May the words of my mouth and the meditations of each heart be wholly acceptable in your sight, oh Lord, our strength and our redeemer. Amen.

Please be seated.

Good morning! Happy Palm Sunday!

So, I know that some of us are on social media and some of us aren’t. I am; I enjoy it: I like these little glimpses we get into each other’s lives. And I really enjoy trends on social media: I find it pretty fascinating what we latch collectively onto, and then decide to replicate and share with one another.

My favorite trend to follow right now involves people making short videos, montages, really—a minute or so—montages from photos and smaller video clips, all chronicling the hard parts, the difficulties, that are part of some transformative experience: something like the path from college freshman to college graduate or something like a weight loss journey or a major floor-to-ceiling home gutting and renovation. Every one of these videos, regardless of the specific subject, memorializes the defeats that are always part of making a life-altering change, but every video also ends, with a glorious success: proud college graduate in cap and gown, a slimmed down figure in a new outfit, a beautiful shiny home.

Now, the way we know that someone has made a video and is deliberately, consciously participating in this trend isn’t just the collection of images alone. There’s also music, this one specific song that’s played over the images in all these videos. It’s called “The Good Part,” and the refrain, the section that’s always in the videos, goes like this:

“Can we skip to the good part? Ahh ahh ahh ahh ahh Can we skip to the good part?”

The music choice adds rich layer of meaning to these videos, a revealing layer. This music expresses a tension, one we all experience, and all understand—the tension between, on the one hand, of wanting the whole of our experience—including the struggles—to be validated and recognized, and simultaneously, acknowledging that on the other hand, it would be nice if we could just bypass all that struggle and skip on to the good part. (Just edit it out, buzz past it, you know, and get to the enjoying and the celebrating.)

But, of course, we can’t. We can’t skip the hard stuff. It’s part of the journey. We know this.

We know that the transformation from college freshman to college graduate will involve, at some point, a meltdown in the library or a bathroom or a dorm room or in a professor’s office or all of the above because college is super hard and the stakes feel really, really high and we don’t know if we are good enough and we do not think we are going to make it and we think we are going to disappoint every single person in our lives.

We know that the transformation of weight loss is probably going to include at least one day, if not more, when we are at the gym, and we are working our hardest, and we are counting our calories and our steps and our reps and nonetheless the scale is not moving and we feel completely defeated, and we are convinced in that moment that change is never coming, and things will never be better, not for us.

We know that no house renovation is complete without the afternoon when we finally get to rip out those ugly kitchen cabinets and walls only to reveal 600 separate, expensive repairs that have to be done before we can install and enjoy our shiny new stuff.

And in those moments, we all wish, “Can we skip to the good part?”

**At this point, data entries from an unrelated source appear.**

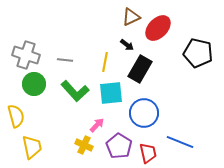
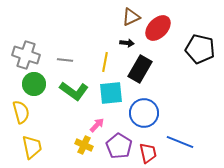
black arrow: moved 2 px up; rotated 32 degrees counterclockwise
black pentagon: moved 2 px right, 4 px up
green L-shape: moved 1 px left; rotated 12 degrees counterclockwise
yellow semicircle: moved 5 px right, 4 px up
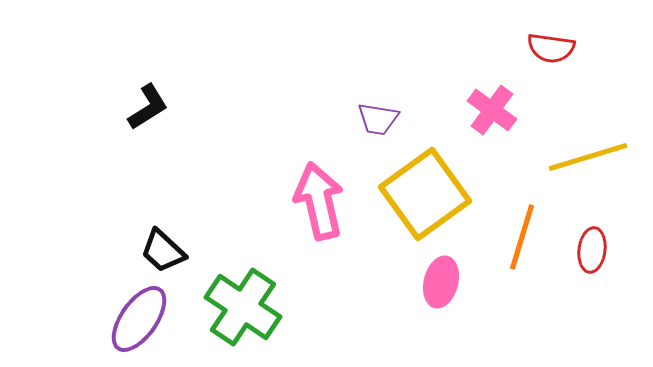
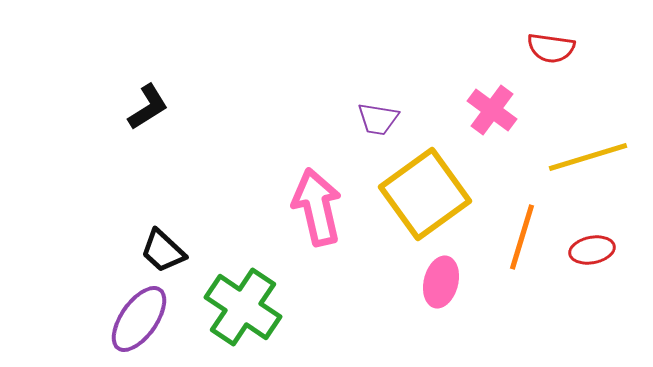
pink arrow: moved 2 px left, 6 px down
red ellipse: rotated 72 degrees clockwise
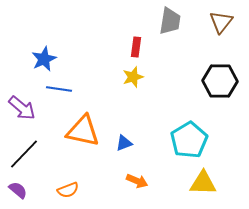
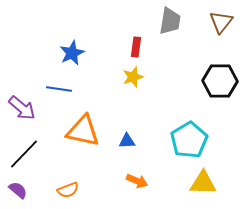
blue star: moved 28 px right, 6 px up
blue triangle: moved 3 px right, 2 px up; rotated 18 degrees clockwise
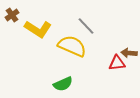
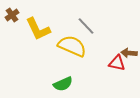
yellow L-shape: rotated 32 degrees clockwise
red triangle: rotated 18 degrees clockwise
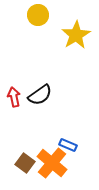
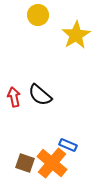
black semicircle: rotated 75 degrees clockwise
brown square: rotated 18 degrees counterclockwise
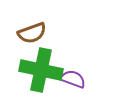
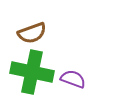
green cross: moved 9 px left, 2 px down
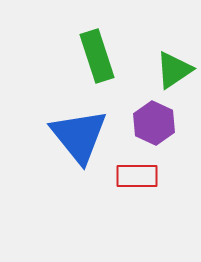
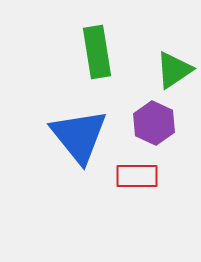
green rectangle: moved 4 px up; rotated 9 degrees clockwise
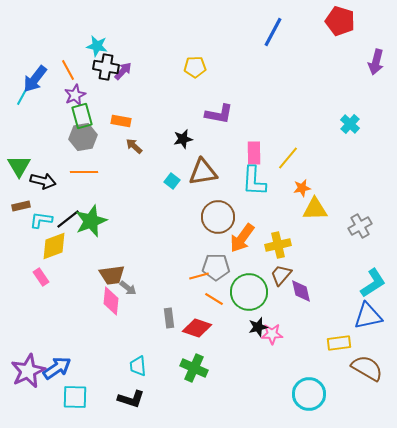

But there’s no skipping. These days of suffering, of worry, of disappointment, of fear and doubt and tears and grief—these days help get us from where where we are to where we need to go. No skipping on these journeys. Not on these journeys of transformation and change.

Holy Week invites us every year to go on a journey. In between the Hosanna of Palm Sunday and the Hallelujah of Easter Sunday, a whole lot happens and a lot of things change. Today: we celebrate. As we should! Jesus has entered Jerusalem! Hosanna! It is a good day to celebrate.

And, at the same time, we know what’s coming. We know what the next days bring.